Metatarsalgia symptoms vary from person to person, but they usually include a sharp, burning pain on the ball of the foot (the pad just below the toes), pain that worsens with standing or during activity, pain or numbness in the toes, and having the feeling that there is a stone or pebble in your shoe. These symptoms can happen suddenly, but usually they develop over a period of a couple of weeks or months.
There are many causes of metatarsalgia, and several factors often work together to create the painful condition.
Some common causes include:
- Injury or overuse during training or physical activity
- Foot shapes that unevenly balance your distribution of weight
- Foot deformities that cause the foot to be misshapen
- Poorly fitting shoes
- Excessive pronation
- Excess weight that puts pressure on the forefoot and metatarsals
- Morton’s neuroma, which feels similar to metatarsalgia
- Sesamoiditis, which creates pain on the ball of the foot
Metatarsalgia can happen to anyone, but certain activities and conditions can increase your risk of developing the condition. They include participating in athletic activities that put pressure on the feet (tennis, football, baseball and soccer, for example), wearing high heels, wearing shoes that don’t fit properly, and having conditions or disorders that change the shape of your feet (such as foot deformities, bunions, arthritis and gout).
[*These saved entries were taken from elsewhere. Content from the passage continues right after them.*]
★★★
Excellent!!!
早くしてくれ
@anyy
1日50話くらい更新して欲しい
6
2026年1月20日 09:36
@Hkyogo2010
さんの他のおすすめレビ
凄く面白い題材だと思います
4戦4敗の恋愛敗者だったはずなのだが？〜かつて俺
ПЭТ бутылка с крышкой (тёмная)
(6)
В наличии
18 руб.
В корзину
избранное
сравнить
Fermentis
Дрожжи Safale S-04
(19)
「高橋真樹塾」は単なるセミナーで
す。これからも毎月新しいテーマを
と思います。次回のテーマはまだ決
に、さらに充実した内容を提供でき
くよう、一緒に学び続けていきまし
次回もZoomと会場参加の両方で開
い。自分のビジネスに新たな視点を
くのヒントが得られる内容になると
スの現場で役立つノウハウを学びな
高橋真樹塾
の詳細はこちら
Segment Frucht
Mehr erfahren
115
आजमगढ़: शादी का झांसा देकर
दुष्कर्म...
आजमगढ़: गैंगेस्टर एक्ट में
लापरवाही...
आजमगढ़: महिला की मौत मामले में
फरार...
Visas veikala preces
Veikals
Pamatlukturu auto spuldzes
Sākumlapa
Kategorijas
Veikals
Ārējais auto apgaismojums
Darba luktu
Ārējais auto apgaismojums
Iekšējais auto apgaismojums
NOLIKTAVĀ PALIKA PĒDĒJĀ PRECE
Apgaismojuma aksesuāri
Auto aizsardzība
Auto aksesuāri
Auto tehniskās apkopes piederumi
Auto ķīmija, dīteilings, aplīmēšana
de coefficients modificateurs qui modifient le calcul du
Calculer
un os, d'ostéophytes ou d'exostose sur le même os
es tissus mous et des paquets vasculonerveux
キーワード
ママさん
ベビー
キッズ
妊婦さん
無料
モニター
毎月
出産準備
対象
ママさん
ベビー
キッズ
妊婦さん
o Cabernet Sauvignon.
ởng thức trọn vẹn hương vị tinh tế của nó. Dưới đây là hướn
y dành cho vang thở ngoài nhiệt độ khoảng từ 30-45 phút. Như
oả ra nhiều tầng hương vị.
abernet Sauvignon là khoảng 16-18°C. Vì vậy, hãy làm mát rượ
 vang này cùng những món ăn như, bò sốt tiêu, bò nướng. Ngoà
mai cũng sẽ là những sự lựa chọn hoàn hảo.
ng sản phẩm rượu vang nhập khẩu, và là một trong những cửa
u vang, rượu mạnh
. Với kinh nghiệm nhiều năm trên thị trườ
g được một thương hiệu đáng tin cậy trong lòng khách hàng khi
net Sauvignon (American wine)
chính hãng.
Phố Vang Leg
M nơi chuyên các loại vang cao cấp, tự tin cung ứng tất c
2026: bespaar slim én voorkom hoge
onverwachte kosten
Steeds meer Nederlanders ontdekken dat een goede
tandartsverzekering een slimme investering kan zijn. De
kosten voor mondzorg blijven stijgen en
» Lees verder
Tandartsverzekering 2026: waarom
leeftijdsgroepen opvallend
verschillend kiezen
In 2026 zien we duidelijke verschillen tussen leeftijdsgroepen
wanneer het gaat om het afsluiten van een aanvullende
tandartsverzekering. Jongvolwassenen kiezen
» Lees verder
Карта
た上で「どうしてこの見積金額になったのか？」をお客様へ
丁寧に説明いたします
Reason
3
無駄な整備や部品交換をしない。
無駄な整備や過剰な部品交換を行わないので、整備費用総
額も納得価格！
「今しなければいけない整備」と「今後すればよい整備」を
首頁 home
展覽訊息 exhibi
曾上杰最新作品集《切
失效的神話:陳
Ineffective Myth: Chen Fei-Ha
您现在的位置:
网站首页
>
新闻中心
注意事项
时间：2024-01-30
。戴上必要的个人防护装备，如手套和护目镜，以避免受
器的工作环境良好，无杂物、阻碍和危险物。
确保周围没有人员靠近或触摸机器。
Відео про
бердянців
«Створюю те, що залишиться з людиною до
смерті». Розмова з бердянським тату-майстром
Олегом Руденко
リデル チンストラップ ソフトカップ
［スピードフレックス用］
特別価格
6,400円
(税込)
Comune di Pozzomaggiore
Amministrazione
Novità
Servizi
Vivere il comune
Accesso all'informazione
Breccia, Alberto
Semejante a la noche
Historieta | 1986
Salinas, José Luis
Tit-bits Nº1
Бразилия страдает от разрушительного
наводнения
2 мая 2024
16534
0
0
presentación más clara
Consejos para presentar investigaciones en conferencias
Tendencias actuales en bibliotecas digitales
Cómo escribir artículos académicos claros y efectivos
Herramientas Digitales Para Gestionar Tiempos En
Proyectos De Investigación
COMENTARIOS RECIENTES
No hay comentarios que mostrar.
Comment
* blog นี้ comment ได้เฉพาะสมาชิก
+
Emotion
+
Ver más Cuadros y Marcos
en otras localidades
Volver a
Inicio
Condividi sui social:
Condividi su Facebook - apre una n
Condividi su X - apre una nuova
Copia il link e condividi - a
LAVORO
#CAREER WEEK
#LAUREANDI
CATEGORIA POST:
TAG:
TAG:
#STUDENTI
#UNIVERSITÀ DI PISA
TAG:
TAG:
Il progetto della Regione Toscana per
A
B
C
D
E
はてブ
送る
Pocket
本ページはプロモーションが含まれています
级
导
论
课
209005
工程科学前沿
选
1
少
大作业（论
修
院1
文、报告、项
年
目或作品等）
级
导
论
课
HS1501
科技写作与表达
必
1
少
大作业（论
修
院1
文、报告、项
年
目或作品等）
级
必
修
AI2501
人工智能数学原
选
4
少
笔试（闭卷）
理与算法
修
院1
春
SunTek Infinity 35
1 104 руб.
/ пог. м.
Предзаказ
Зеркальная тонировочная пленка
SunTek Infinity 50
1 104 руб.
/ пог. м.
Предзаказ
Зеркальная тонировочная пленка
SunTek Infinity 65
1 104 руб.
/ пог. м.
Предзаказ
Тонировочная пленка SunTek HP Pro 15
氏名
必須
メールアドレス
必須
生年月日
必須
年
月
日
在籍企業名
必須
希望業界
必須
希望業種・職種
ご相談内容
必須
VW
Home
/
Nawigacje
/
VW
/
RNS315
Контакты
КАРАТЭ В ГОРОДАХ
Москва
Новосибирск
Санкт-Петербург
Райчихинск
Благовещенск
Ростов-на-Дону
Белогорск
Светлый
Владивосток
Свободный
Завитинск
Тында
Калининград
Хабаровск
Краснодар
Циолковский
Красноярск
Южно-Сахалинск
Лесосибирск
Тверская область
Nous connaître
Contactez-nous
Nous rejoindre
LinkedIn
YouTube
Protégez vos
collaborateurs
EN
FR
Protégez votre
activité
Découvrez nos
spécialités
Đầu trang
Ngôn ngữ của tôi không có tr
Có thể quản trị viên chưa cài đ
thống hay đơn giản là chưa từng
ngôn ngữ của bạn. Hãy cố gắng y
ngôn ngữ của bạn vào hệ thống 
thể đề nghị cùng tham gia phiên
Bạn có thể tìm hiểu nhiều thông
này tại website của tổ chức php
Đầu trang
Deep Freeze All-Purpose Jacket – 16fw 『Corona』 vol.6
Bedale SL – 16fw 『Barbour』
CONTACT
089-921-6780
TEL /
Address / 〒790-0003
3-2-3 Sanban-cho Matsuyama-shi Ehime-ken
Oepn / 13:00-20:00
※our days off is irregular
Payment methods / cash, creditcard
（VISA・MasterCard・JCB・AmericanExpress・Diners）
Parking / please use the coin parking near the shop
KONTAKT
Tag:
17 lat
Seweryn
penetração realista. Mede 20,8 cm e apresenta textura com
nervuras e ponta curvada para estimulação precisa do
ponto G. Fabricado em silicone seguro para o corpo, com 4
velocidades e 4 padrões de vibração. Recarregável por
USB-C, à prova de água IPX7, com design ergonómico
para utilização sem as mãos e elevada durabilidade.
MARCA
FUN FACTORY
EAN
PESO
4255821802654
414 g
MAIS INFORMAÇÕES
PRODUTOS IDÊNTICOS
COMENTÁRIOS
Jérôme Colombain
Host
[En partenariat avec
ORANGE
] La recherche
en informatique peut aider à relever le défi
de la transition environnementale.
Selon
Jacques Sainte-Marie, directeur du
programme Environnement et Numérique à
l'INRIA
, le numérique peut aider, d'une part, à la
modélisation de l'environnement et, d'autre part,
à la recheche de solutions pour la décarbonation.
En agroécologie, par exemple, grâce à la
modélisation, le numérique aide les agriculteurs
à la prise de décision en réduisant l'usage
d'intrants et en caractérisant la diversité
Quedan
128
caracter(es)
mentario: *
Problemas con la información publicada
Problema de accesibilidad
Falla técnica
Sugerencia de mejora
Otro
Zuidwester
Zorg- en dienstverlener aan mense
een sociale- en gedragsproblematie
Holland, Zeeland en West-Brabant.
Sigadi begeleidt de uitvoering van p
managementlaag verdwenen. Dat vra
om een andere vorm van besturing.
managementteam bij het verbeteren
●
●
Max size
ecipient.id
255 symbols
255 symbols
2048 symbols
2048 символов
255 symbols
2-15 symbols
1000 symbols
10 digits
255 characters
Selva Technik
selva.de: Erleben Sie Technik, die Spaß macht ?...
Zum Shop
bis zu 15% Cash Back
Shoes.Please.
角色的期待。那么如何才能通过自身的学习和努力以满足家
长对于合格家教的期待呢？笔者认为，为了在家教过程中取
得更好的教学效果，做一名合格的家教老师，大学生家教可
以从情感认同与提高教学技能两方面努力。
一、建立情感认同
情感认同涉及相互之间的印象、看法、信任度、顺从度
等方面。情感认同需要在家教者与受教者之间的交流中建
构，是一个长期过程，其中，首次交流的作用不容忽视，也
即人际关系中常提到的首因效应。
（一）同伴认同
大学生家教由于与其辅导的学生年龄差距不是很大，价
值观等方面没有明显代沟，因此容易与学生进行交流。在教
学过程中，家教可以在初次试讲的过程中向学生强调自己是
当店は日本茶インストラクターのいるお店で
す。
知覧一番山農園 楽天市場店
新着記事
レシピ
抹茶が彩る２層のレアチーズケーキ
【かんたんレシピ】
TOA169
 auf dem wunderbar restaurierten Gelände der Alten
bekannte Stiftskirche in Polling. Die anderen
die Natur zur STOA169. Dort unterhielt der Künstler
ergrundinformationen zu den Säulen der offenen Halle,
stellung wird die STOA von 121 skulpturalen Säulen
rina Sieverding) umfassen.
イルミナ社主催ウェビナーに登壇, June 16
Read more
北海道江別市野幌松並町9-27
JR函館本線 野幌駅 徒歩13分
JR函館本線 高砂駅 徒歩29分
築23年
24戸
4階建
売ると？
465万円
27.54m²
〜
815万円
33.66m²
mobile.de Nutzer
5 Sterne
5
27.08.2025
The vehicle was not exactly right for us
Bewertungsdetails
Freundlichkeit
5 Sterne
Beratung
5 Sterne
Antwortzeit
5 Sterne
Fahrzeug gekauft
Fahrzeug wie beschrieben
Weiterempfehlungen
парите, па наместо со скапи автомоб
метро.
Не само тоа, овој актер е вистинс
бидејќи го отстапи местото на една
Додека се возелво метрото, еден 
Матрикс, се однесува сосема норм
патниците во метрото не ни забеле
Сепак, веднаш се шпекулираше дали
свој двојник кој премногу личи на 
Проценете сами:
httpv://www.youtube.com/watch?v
Usually metatarsalgia can be treated at home by resting the affected foot, using ice to reduce swelling, and taking over-the-counter pain medications. Sometimes orthotic footwear, metatarsal pads, steroids and physical therapy are recommended for further pain relief and to help speed healing. It is important not to ignore metatarsaliga because if left untreated, it may lead to pain in other parts of the body and an abnormal gait (limping).
In rare cases, orthopaedic surgery may be required to treat metatarsalgia. This usually happens if another condition — hammertoes, bunions, etc. — is causing the pain and swelling.